MailKite.Webhook (MailKite v0.13.0)

Copy Markdown View Source

Verify inbound webhook signatures and build control-mode reply bodies.

Everything here is local — no network call. verify_webhook/4 is an HMAC-SHA256 check over the raw request body; the reply_* helpers return the exact JSON strings a webhook handler returns to acknowledge or control an event.

Summary

Functions

Tell MailKite to block the sender: {"status":"ok","actions":[{"type":"block-sender"}]}.

Tell MailKite to drop (discard) the message: {"status":"drop"}.

Acknowledge an event: the JSON string {"status":"ok"}.

Tell MailKite to mark the message as spam: {"status":"spam"}.

Report whether signature (the x-mailkite-signature header, t=…,v1=…) is valid for payload (the raw, unparsed request body) under secret.

**Work order A:** In the MailKite webhook documentation, what kind of check does verify_webhook/4 perform?
**Work order B:** Pick up the MailKite webhook documentation after its last sentence and write what comes next.
Nothing in the data that comes next is needed.

Dataset records:
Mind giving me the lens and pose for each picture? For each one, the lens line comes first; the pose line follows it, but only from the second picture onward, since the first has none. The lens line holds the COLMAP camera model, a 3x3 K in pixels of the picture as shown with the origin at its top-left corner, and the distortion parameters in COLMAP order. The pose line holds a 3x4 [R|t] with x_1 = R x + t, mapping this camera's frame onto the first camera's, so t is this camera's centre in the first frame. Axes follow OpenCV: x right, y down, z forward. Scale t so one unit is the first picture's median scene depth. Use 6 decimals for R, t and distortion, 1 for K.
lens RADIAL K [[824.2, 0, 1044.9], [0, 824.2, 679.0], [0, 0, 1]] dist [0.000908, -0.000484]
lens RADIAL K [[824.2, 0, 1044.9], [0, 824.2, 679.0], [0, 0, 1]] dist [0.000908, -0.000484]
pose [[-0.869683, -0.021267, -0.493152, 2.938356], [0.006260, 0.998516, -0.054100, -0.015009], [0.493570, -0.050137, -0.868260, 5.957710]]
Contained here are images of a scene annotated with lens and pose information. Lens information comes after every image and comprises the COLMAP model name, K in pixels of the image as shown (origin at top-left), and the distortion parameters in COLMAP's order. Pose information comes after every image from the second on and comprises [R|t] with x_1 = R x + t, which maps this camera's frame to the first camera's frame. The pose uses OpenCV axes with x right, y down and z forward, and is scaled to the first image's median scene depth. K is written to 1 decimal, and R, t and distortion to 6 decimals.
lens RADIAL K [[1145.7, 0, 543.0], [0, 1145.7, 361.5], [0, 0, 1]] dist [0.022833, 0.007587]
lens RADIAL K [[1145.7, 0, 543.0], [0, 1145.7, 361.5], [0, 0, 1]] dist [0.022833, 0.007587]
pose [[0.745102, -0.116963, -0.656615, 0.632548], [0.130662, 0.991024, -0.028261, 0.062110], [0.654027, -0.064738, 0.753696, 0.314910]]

**Exercise response A:** An HMAC-SHA256 check over the raw request body.

**Exercise response B:**
Functions

reply_block_sender()

@spec reply_block_sender() :: String.t()

Tell MailKite to block the sender: {"status":"ok","actions":[{"type":"block-sender"}]}.

reply_drop()

@spec reply_drop() :: String.t()

Tell MailKite to drop (discard) the message: {"status":"drop"}.

reply_ok()

@spec reply_ok() :: String.t()

Acknowledge an event: the JSON string {"status":"ok"}.

reply_spam()

@spec reply_spam() :: String.t()

Tell MailKite to mark the message as spam: {"status":"spam"}.

verify_webhook(signature, payload, secret, tolerance_ms \\ 300_000)

@spec verify_webhook(String.t() | nil, String.t(), String.t(), integer()) :: boolean()

Report whether signature (the x-mailkite-signature header, t=…,v1=…) is valid for payload (the raw, unparsed request body) under secret.

Rejects events older than tolerance_ms milliseconds (default 5 minutes) to block replays; pass 0 to disable the freshness check. Uses a constant-time comparison.